Problem requirements: The records appear below. Set down exactly each line from the one that contains "BUY OR EXCHANGE Bitcoin CAN HERE OR WHERE THE" through the last, both included.

**** Data shown

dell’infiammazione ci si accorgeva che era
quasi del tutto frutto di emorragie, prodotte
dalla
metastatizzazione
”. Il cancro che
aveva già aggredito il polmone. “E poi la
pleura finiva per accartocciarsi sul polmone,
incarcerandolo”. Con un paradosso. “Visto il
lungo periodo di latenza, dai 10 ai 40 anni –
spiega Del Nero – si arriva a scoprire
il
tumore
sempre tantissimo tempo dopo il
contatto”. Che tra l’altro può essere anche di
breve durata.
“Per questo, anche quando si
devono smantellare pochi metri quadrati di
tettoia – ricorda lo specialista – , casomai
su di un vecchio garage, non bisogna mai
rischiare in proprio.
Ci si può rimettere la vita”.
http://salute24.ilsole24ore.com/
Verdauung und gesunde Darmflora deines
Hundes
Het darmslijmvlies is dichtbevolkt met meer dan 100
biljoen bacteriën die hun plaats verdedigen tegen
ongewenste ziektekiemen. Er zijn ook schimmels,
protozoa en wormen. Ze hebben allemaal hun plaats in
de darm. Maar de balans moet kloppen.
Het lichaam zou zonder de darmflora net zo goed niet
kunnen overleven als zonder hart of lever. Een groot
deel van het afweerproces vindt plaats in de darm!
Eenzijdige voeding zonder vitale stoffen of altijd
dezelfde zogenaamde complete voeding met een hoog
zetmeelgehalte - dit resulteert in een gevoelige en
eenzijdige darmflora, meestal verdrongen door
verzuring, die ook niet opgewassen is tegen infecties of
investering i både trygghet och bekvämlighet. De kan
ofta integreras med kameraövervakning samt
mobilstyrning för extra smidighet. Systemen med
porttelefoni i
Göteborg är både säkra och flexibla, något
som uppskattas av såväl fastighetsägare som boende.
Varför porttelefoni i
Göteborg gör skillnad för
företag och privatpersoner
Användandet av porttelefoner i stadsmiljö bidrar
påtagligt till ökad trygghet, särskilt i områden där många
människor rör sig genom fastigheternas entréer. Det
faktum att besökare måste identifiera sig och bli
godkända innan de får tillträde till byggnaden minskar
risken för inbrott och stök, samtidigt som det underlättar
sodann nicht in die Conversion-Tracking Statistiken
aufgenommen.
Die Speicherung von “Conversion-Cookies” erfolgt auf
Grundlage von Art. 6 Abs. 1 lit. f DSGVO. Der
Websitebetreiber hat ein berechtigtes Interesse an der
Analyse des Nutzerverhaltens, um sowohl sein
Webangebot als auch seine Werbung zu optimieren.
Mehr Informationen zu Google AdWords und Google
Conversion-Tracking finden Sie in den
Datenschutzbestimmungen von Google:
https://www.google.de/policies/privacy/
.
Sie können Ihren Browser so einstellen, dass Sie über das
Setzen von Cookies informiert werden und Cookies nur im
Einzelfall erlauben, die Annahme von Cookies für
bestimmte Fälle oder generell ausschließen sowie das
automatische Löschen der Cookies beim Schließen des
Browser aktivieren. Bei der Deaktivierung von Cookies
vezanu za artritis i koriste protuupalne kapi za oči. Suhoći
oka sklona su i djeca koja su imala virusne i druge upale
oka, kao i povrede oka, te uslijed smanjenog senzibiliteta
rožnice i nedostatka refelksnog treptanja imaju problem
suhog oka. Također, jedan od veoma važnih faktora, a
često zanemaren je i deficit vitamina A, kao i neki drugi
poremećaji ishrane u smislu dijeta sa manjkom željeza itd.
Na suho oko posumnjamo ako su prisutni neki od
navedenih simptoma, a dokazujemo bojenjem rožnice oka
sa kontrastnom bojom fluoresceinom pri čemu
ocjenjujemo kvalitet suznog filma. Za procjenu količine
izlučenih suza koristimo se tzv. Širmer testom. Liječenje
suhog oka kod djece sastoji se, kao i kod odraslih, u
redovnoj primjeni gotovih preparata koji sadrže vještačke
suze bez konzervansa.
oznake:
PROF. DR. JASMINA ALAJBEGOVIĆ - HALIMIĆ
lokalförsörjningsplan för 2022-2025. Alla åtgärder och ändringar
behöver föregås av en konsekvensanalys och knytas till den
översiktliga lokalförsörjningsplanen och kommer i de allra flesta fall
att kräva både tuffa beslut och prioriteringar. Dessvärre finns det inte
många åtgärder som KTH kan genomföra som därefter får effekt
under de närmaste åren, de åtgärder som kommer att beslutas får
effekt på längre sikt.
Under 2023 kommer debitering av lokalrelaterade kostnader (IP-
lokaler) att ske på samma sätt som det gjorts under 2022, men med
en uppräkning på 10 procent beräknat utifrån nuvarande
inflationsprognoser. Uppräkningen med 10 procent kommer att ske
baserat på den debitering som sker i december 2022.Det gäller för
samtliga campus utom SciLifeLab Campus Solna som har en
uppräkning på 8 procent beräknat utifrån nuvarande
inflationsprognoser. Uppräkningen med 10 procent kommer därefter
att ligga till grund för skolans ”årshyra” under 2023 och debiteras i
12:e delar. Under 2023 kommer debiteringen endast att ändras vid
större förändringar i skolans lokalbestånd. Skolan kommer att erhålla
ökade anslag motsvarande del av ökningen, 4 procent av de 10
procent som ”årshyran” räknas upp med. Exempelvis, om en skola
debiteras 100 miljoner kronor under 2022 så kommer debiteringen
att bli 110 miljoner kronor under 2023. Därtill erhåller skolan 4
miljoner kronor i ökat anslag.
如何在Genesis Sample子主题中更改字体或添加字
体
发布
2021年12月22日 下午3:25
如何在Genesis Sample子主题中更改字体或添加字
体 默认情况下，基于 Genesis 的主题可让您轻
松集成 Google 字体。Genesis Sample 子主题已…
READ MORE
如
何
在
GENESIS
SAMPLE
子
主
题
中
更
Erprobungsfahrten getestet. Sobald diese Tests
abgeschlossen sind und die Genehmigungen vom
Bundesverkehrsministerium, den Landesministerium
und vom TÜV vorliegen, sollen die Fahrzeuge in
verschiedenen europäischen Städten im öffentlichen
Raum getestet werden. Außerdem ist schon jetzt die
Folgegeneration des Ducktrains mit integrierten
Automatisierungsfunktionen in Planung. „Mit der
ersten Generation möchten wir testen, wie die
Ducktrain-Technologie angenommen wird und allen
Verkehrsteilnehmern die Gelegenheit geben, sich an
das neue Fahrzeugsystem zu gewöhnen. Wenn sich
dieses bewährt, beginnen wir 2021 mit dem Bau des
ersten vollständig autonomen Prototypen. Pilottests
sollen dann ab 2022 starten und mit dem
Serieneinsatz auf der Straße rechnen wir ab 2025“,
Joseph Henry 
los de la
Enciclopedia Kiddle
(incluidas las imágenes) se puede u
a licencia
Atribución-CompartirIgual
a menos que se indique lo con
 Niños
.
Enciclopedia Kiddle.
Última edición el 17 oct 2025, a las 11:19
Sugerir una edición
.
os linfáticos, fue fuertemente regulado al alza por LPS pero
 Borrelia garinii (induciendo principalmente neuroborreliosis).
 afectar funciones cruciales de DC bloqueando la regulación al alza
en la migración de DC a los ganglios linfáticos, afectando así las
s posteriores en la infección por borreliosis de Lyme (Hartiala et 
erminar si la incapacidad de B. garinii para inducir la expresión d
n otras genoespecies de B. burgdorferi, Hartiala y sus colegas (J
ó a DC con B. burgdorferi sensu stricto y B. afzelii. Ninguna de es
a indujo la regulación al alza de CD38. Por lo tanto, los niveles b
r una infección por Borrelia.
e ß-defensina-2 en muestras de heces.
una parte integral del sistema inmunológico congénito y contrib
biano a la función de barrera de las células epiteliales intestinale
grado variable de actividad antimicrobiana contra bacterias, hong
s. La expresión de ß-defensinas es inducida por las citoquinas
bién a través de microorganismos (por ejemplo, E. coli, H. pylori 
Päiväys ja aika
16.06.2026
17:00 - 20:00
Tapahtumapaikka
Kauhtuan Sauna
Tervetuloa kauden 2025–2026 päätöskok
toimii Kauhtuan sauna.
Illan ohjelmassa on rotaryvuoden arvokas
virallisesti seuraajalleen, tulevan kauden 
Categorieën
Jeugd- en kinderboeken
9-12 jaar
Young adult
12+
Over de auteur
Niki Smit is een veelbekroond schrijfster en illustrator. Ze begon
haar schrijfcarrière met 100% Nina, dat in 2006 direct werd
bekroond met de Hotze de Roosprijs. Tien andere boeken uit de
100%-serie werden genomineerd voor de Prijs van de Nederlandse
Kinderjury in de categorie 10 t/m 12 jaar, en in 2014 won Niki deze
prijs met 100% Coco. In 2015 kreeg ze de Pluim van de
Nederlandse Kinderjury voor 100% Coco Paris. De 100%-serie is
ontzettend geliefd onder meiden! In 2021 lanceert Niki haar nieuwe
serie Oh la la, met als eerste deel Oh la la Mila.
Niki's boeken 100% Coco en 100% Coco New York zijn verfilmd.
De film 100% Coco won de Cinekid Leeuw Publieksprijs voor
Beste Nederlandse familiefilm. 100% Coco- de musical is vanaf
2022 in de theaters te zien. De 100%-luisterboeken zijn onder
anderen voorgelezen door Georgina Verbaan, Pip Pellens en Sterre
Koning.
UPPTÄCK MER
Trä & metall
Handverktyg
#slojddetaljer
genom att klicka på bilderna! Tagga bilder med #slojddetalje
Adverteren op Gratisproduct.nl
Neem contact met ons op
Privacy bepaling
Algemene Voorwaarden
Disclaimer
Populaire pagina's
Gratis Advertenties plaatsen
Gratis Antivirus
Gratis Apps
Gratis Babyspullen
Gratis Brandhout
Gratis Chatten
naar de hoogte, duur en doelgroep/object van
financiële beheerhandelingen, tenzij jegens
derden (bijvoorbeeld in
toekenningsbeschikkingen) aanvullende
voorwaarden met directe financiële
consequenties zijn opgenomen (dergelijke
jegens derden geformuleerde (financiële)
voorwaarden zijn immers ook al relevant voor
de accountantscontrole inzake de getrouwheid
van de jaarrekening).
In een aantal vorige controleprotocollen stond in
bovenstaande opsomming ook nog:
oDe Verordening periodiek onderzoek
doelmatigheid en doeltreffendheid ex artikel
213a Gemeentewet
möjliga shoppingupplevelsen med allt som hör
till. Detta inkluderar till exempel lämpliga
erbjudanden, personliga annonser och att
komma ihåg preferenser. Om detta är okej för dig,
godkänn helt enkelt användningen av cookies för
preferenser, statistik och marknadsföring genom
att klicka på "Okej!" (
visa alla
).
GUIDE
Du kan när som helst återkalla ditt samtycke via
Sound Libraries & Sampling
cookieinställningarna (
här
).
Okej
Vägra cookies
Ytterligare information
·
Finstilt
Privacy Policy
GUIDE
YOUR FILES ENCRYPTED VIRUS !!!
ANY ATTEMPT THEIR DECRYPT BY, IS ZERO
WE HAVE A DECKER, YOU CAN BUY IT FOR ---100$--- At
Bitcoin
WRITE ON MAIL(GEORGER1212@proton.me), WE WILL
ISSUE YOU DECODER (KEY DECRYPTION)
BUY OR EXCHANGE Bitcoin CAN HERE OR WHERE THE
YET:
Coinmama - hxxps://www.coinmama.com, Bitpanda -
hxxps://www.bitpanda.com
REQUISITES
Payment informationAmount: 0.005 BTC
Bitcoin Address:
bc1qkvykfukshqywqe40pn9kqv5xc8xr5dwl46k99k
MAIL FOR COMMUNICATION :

********

Problem solution:
BUY OR EXCHANGE Bitcoin CAN HERE OR WHERE THE
YET:
Coinmama - hxxps://www.coinmama.com, Bitpanda -
hxxps://www.bitpanda.com
REQUISITES
Payment informationAmount: 0.005 BTC
Bitcoin Address:
bc1qkvykfukshqywqe40pn9kqv5xc8xr5dwl46k99k
MAIL FOR COMMUNICATION :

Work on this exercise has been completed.